ID: 2675000 • Letter: T

Question

The student will construct a well-diversified portfolio using an initial investment stake of $50,000 (the portfolio should use 95% of the fund, but they may not use more than $50,000). The student may include stocks, common or preferred; bonds, corporate or U.S. Treasury bonds; mutual funds; and futures contract or options. The student will use the closing prices from the first day of the class to determine the price of each issue. Only whole lots of any issues may be acquired, that is no less than 100 shares of common or preferred stock; no less than 5 corporate bonds or $10,000 for U.S. Treasury Bonds; no fewer than the minimum required investment for any mutual fund; and no fewer than 5 contracts for any option or futures position. The settlement date will be the first day of Week 3. The student does not have to use all of the above mentioned securities, but they must use more than one class. Transaction costs are ignored in the creation of the portfolio.

Explanation / Answer

You're creating a portfolio using at least 95% of $50,000. The returns you earn depend on your investment decisions.
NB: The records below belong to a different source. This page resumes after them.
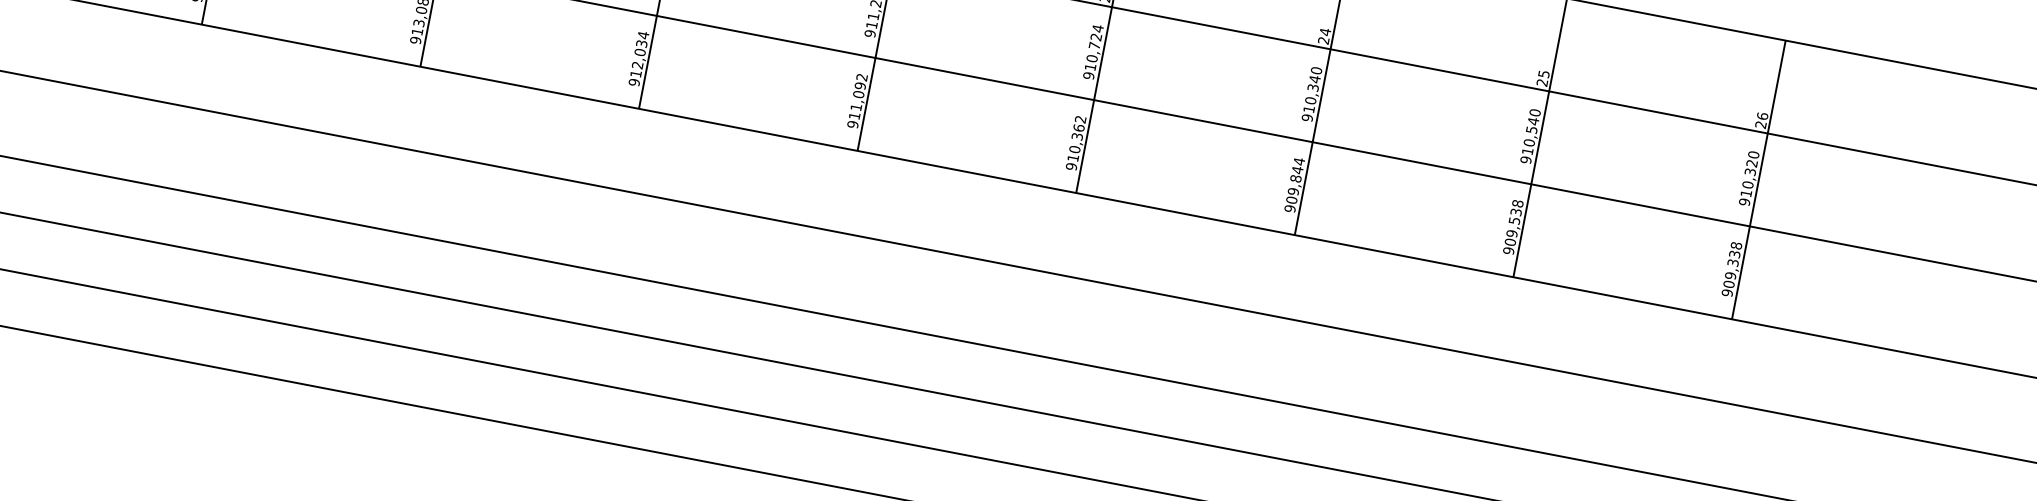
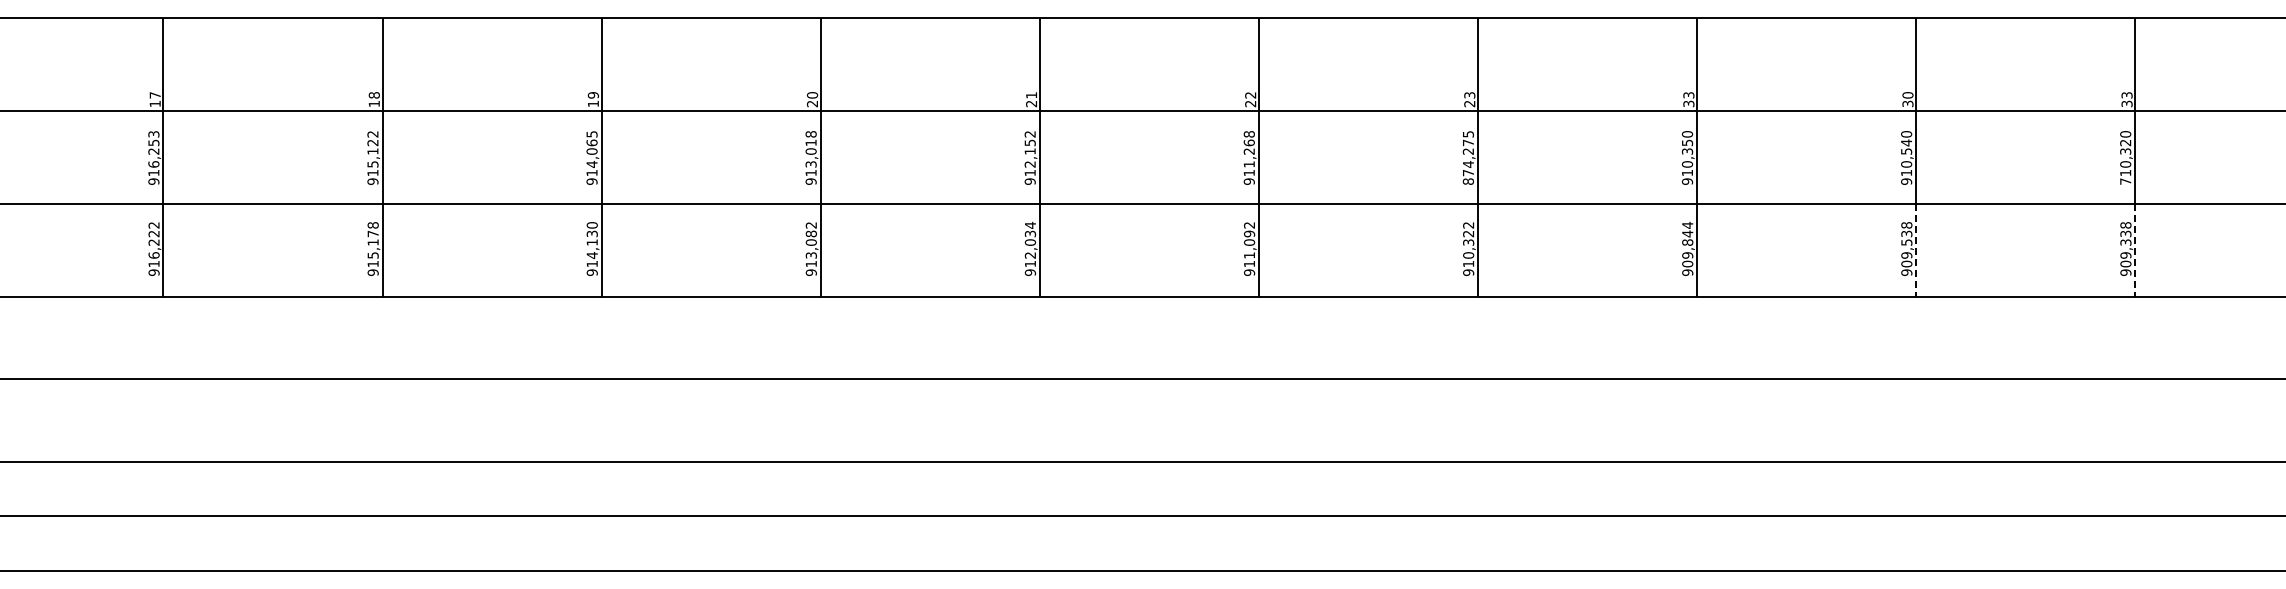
text: (1324, 36) -> (1688, 99), 24 -> 33
text: (1092, 51) -> (1467, 157), 910,724 -> 874,275
text: (1314, 78) -> (1687, 142), 910,340 -> 910,350
text: (1542, 78) -> (1907, 99), 25 -> 30
text: (1761, 120) -> (2126, 99), 26 -> 33
text: (1078, 127) -> (1468, 233), 910,362 -> 910,322
text: (1744, 201) -> (2125, 181), 910,320 -> 710,320
line: (1522, 230) -> (1916, 250), solid -> dashed
line: (1741, 272) -> (2135, 250), solid -> dashed

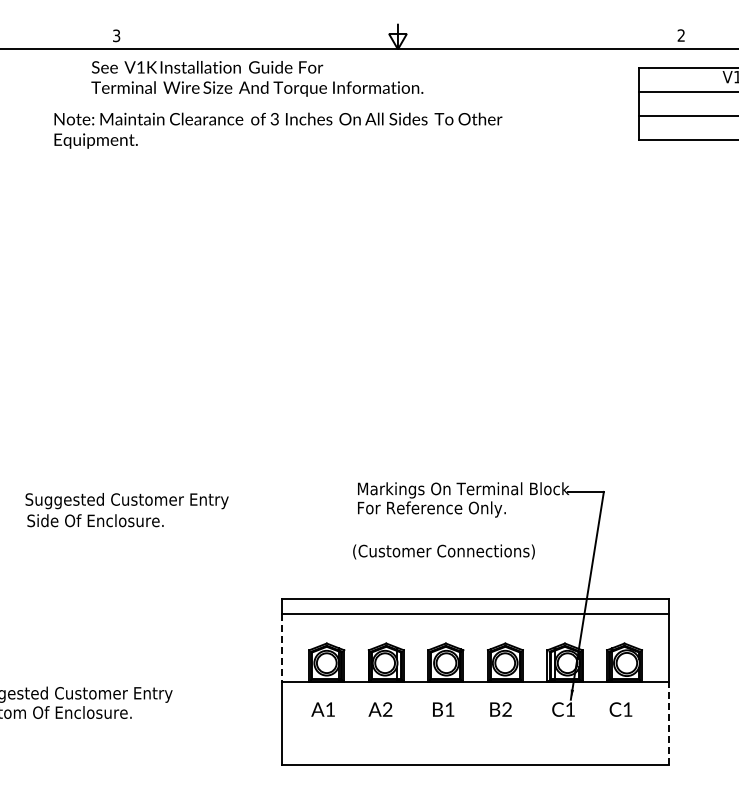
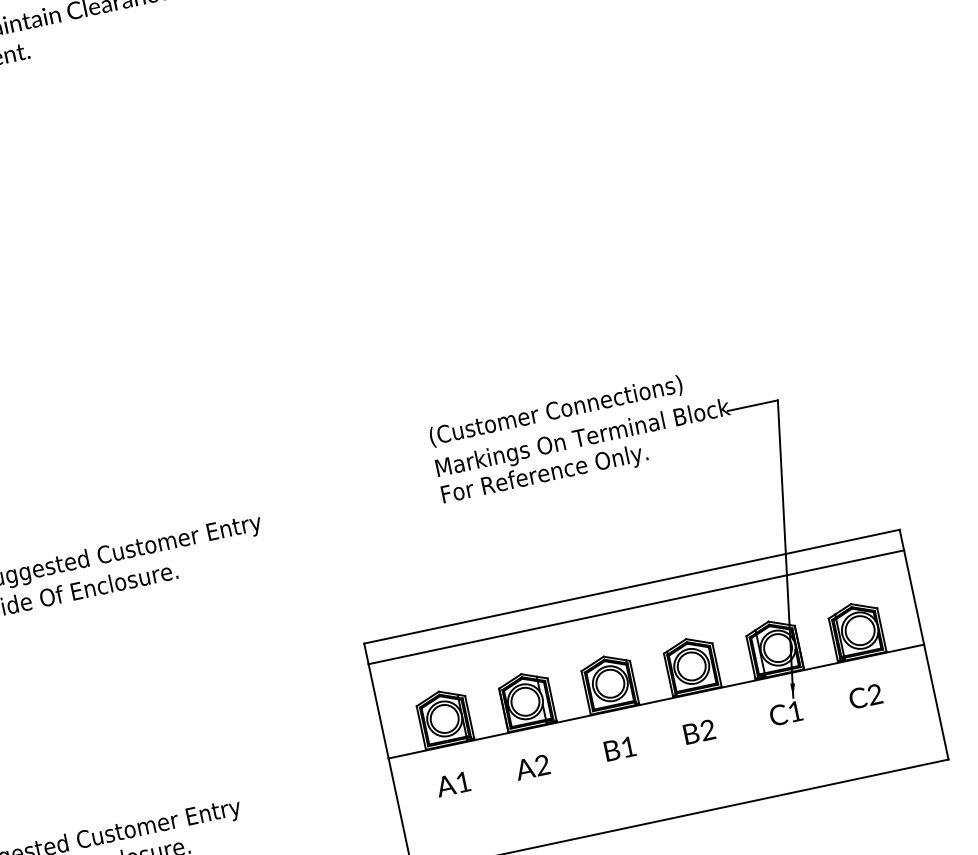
text: (443, 551) -> (555, 410), moved
line: (282, 648) -> (379, 711), dashed -> solid
text: (627, 709) -> (874, 694), C1 -> C2
line: (669, 723) -> (936, 701), dashed -> solid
Generally, more risky investments earn higher returns. Thus, stocks earn high returns than U.S. Treasury Bonds. The purpose of the exercise is for you to familiarize yourself with the various assets available for investment and dabble a bit, with imaginary money. Keep track of your progress (price changes, purchases and sales of your portfolio's assets, etc.), to submit for your assignment. It's fun! Try it! Good luck!